#### Requirement
Pictures aside, output each record exactly.

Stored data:
__________

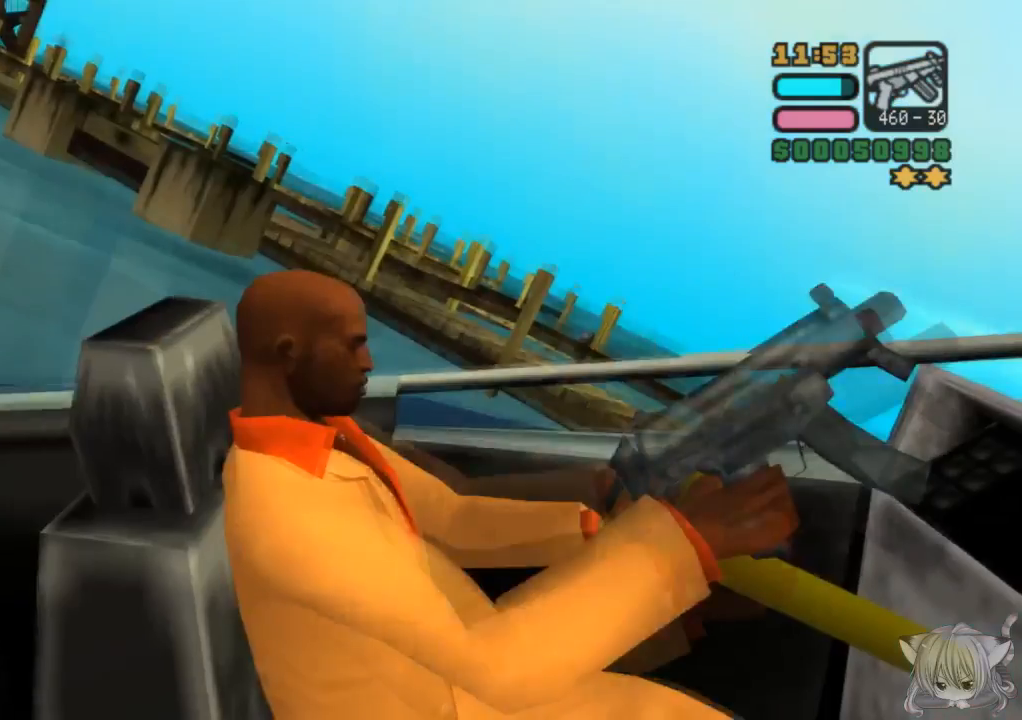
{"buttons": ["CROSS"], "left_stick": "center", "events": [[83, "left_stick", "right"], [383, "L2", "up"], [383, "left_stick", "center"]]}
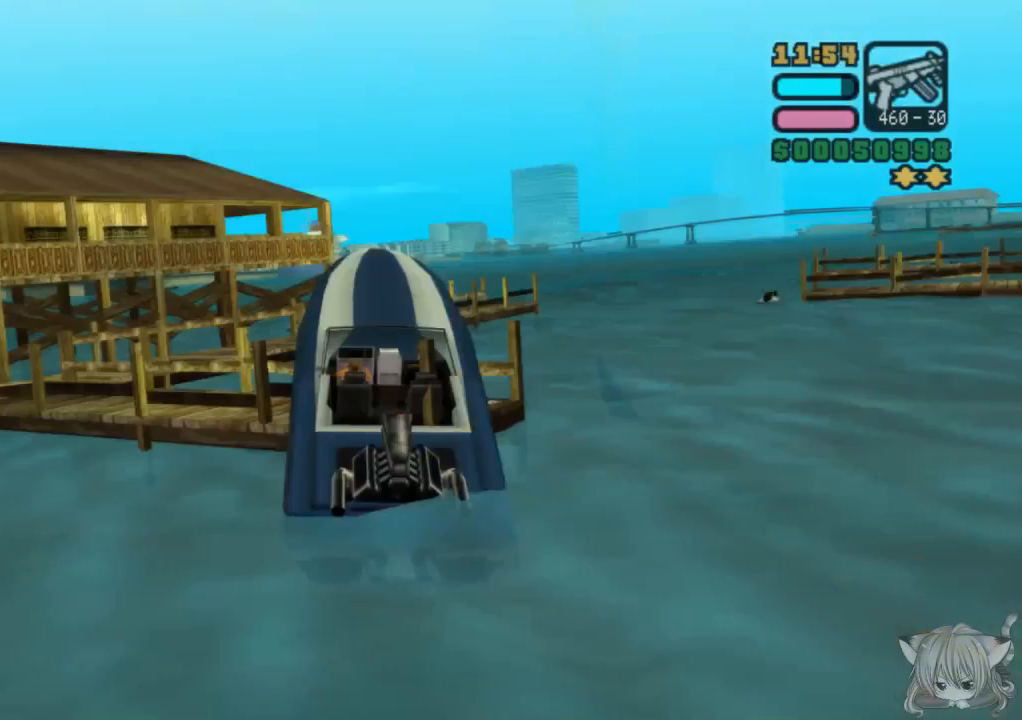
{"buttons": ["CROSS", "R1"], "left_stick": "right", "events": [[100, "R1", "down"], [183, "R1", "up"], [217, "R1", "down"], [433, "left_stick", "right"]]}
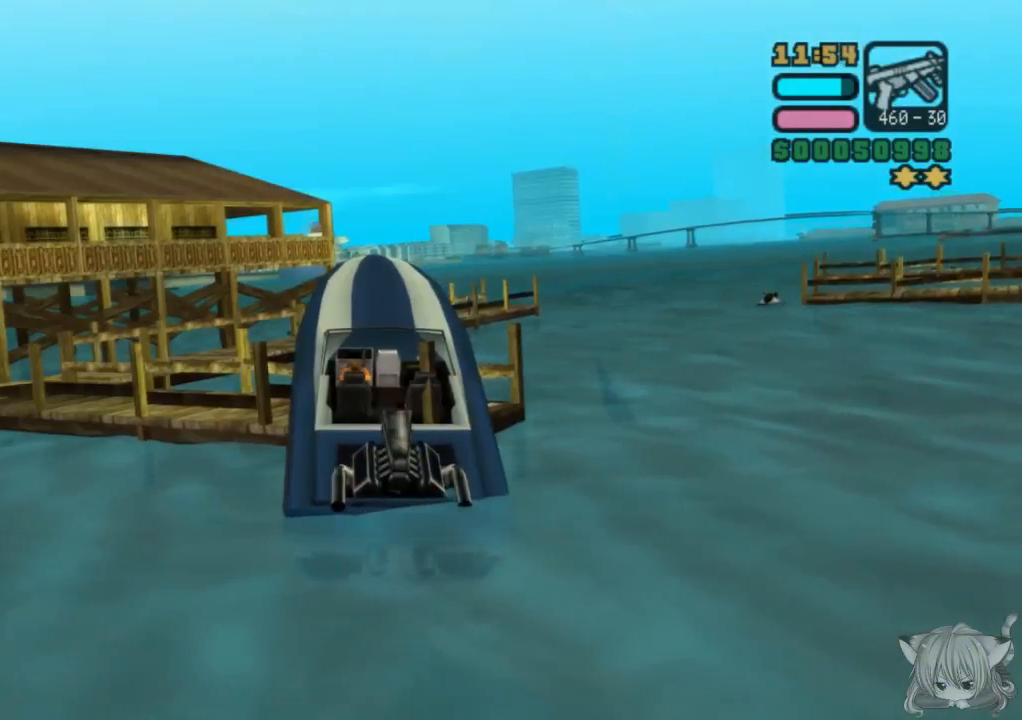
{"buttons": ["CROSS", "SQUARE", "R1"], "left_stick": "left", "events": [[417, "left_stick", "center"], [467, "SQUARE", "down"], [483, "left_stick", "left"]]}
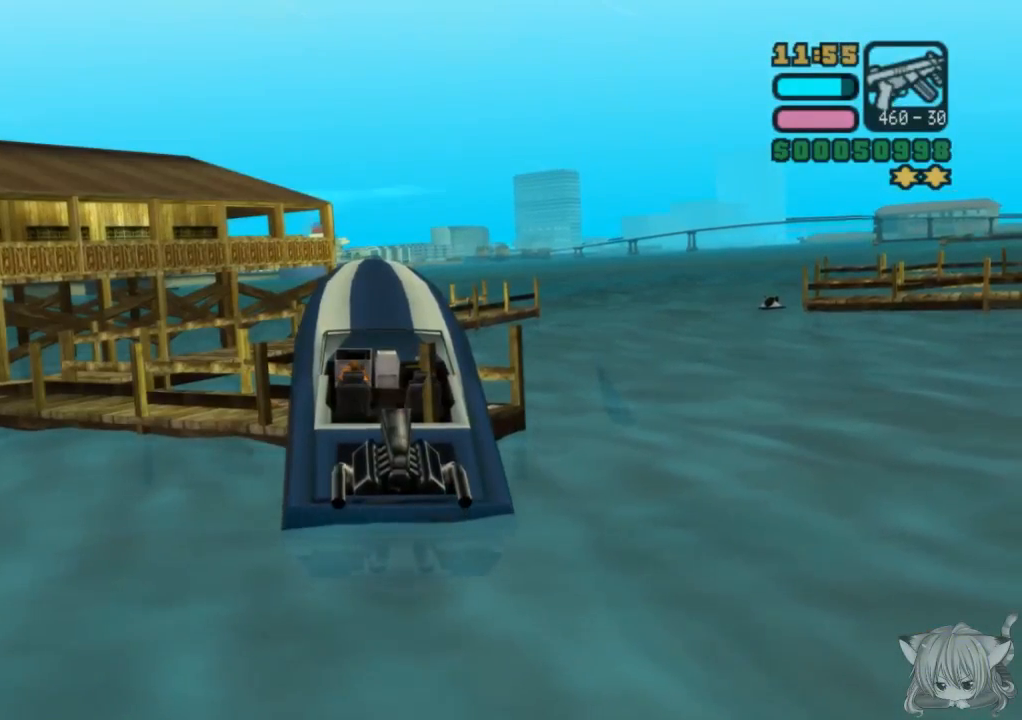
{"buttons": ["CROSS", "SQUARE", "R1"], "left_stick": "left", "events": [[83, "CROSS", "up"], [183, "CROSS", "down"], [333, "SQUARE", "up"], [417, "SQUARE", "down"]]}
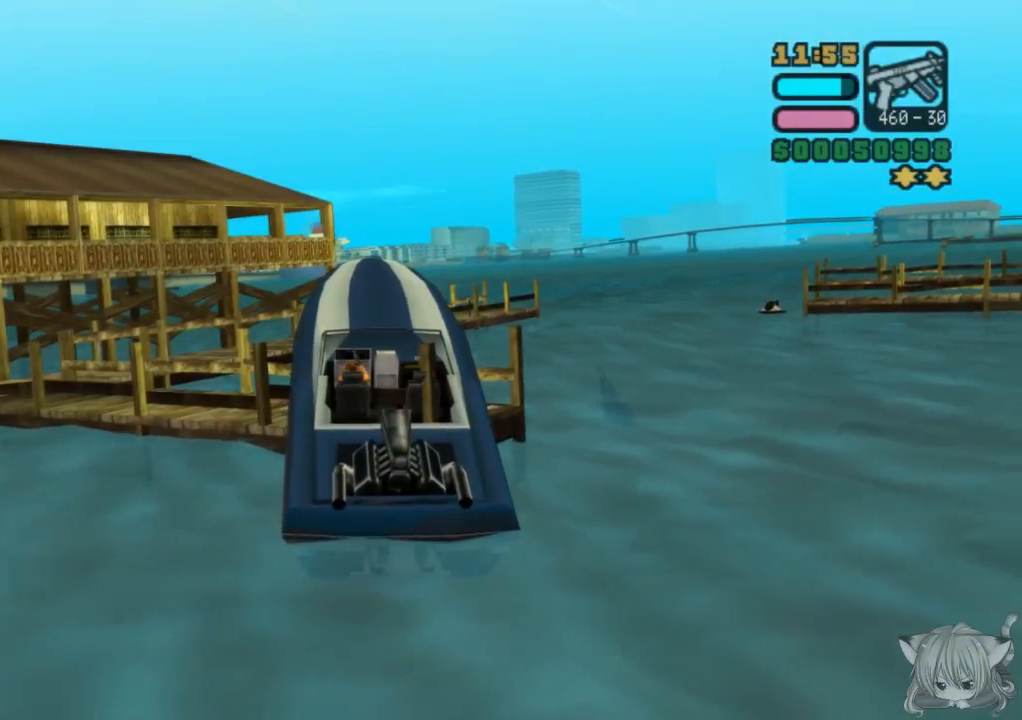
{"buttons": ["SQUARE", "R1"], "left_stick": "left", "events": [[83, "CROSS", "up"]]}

__________

#### Your solution
{"buttons": ["CROSS"], "left_stick": "center", "events": [[83, "left_stick", "right"], [383, "L2", "up"], [383, "left_stick", "center"]]}
{"buttons": ["CROSS", "R1"], "left_stick": "right", "events": [[100, "R1", "down"], [183, "R1", "up"], [217, "R1", "down"], [433, "left_stick", "right"]]}
{"buttons": ["CROSS", "SQUARE", "R1"], "left_stick": "left", "events": [[417, "left_stick", "center"], [467, "SQUARE", "down"], [483, "left_stick", "left"]]}
{"buttons": ["CROSS", "SQUARE", "R1"], "left_stick": "left", "events": [[83, "CROSS", "up"], [183, "CROSS", "down"], [333, "SQUARE", "up"], [417, "SQUARE", "down"]]}
{"buttons": ["SQUARE", "R1"], "left_stick": "left", "events": [[83, "CROSS", "up"]]}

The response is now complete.